UK regulator sets out guidance on LGBTQ+ corporate disclosures

LONDON (Reuters) - Companies should set clear policies and targets to nurture their next generation of LGBTQ+ leaders and diversify the workforce, Britain’s corporate governance regulator said on Wednesday.

FILE PHOTO: LGBT flags and decorations hang at the Manchester Pride festival in Manchester, Britain August 25, 2019. REUTERS/Peter Powell

The Financial Reporting Council (FRC) enforces Britain’s corporate governance code and set out what it describes as the first recommendations by a regulator on disclosing diversity policies for lesbian, gay, bisexual, transgender, queer or questioning staff.

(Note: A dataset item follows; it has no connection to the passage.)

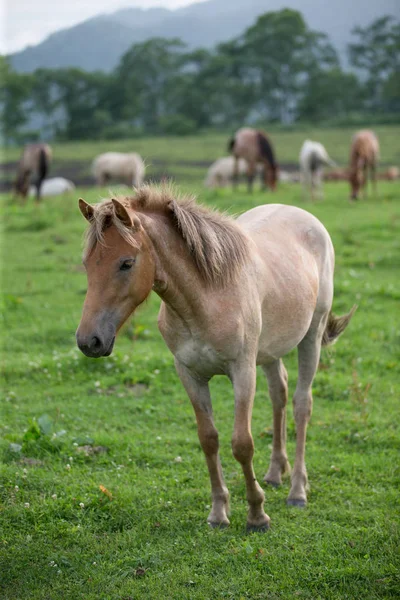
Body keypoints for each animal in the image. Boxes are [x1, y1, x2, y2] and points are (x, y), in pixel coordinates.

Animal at [76, 186, 356, 528]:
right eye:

Listed companies in Britain must say if they comply or choose to ignore any part of the FRC code that covers all aspects of how companies should be run.

Last year the code introduced more comprehensive reporting on diversity and the FRC report published on Wednesday sets out how companies could flesh out disclosures under the code in relation to LGBTQ+ policies.

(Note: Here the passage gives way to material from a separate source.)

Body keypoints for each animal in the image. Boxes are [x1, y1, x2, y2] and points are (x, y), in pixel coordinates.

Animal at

“To drive change, companies should regularly capture and transparently report the experiences of LGBTQ+ employees,” the FRC said in a statement.

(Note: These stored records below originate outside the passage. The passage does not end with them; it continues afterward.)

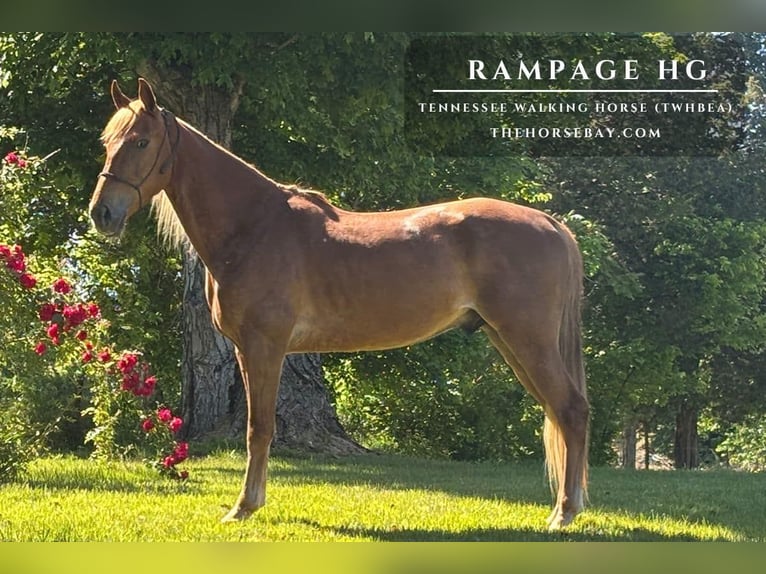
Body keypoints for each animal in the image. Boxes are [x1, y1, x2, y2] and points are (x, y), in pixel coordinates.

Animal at [88, 78, 589, 530]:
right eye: (107, 142)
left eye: (141, 141)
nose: (102, 214)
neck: (254, 226)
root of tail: (550, 222)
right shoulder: (245, 352)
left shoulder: (264, 346)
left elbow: (259, 428)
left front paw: (244, 507)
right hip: (508, 340)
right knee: (558, 411)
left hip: (527, 340)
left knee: (571, 409)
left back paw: (564, 514)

Open businesses create stronger growth across global markets, generate higher levels of profitability, and attract and retain the best talent, FRC CEO Jon Thompson said.

“In other words, a lack of inclusivity is a huge risk to business,” he said.

The FRC report recommends that companies develop policies and procedures that protect staff from discrimination and globally offer benefits like parental and care for dependents leave regardless of sexual orientation and gender.

Companies could avoid “diversity fatigue” by designing and developing targets and training, and show visible evidence they are “walking the walk” by collecting, tracking and reporting employee data over time, the FRC report said.

Officials from Goldman Sachs and Lloyds bank to Walt Disney and Amazon were interviewed for the report on how they dealt with LGBTQ+ issues at work.